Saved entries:
----------------------------------------
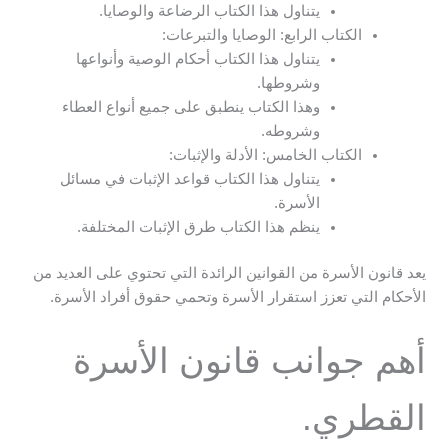
يتناول هذا الكتاب الرضاعة والوصايا.
الكتاب الرابع: الوصايا والتبرعات:
يتناول هذا الكتاب أحكام الوصية وأنواعها
وشروطها.
وهذا الكتاب ينطبق على جميع أنواع العطاء
وشروطه.
الكتاب الخامس: الأدلة والإثبات:
يتناول هذا الكتاب قواعد الإثبات في مسائل
الأسرة.
ينظم هذا الكتاب طرق الإثبات المختلفة.
يعد قانون الأسرة من القوانين الرائدة التي تحتوي على العديد من
الأحكام التي تعزز استقرار الأسرة وتحمي حقوق أفراد الأسرة.
أهم جوانب قانون الأسرة
القطري.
----------------------------------------
REQUEST: Update the text of the material by replacing "قانون الأسرة" with "قانون الأحوال الشخصية" wherever it occurs, keeping everything else unchanged. Leave out the pictures.

EXERCISE RESULT:
يتناول هذا الكتاب الرضاعة والوصايا.
الكتاب الرابع: الوصايا والتبرعات:
يتناول هذا الكتاب أحكام الوصية وأنواعها
وشروطها.
وهذا الكتاب ينطبق على جميع أنواع العطاء
وشروطه.
الكتاب الخامس: الأدلة والإثبات:
يتناول هذا الكتاب قواعد الإثبات في مسائل
الأسرة.
ينظم هذا الكتاب طرق الإثبات المختلفة.
يعد قانون الأحوال الشخصية من القوانين الرائدة التي تحتوي على العديد من
الأحكام التي تعزز استقرار الأسرة وتحمي حقوق أفراد الأسرة.
أهم جوانب قانون الأحوال الشخصية
القطري.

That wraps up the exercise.